[[ Material for the task, beginning ]]
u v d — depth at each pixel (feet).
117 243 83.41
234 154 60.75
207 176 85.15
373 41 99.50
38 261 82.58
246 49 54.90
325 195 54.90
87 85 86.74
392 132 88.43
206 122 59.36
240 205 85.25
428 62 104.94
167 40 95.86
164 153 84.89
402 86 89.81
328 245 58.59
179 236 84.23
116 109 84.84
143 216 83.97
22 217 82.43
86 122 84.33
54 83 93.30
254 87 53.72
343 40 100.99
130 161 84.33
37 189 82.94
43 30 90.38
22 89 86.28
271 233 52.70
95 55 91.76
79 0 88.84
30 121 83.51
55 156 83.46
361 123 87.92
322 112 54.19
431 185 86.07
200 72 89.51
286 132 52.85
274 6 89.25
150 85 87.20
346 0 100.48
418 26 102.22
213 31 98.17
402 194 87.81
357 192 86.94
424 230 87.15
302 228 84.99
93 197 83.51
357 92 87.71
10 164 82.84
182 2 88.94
[[ Material for the task, end ]]
Aim of the task »
Every line of the material above must be duplicated exactly.

Your response »
u v d — depth at each pixel (feet).
117 243 83.41
234 154 60.75
207 176 85.15
373 41 99.50
38 261 82.58
246 49 54.90
325 195 54.90
87 85 86.74
392 132 88.43
206 122 59.36
240 205 85.25
428 62 104.94
167 40 95.86
164 153 84.89
402 86 89.81
328 245 58.59
179 236 84.23
116 109 84.84
143 216 83.97
22 217 82.43
86 122 84.33
54 83 93.30
254 87 53.72
343 40 100.99
130 161 84.33
37 189 82.94
43 30 90.38
22 89 86.28
271 233 52.70
95 55 91.76
79 0 88.84
30 121 83.51
55 156 83.46
361 123 87.92
322 112 54.19
431 185 86.07
200 72 89.51
286 132 52.85
274 6 89.25
150 85 87.20
346 0 100.48
418 26 102.22
213 31 98.17
402 194 87.81
357 192 86.94
424 230 87.15
302 228 84.99
93 197 83.51
357 92 87.71
10 164 82.84
182 2 88.94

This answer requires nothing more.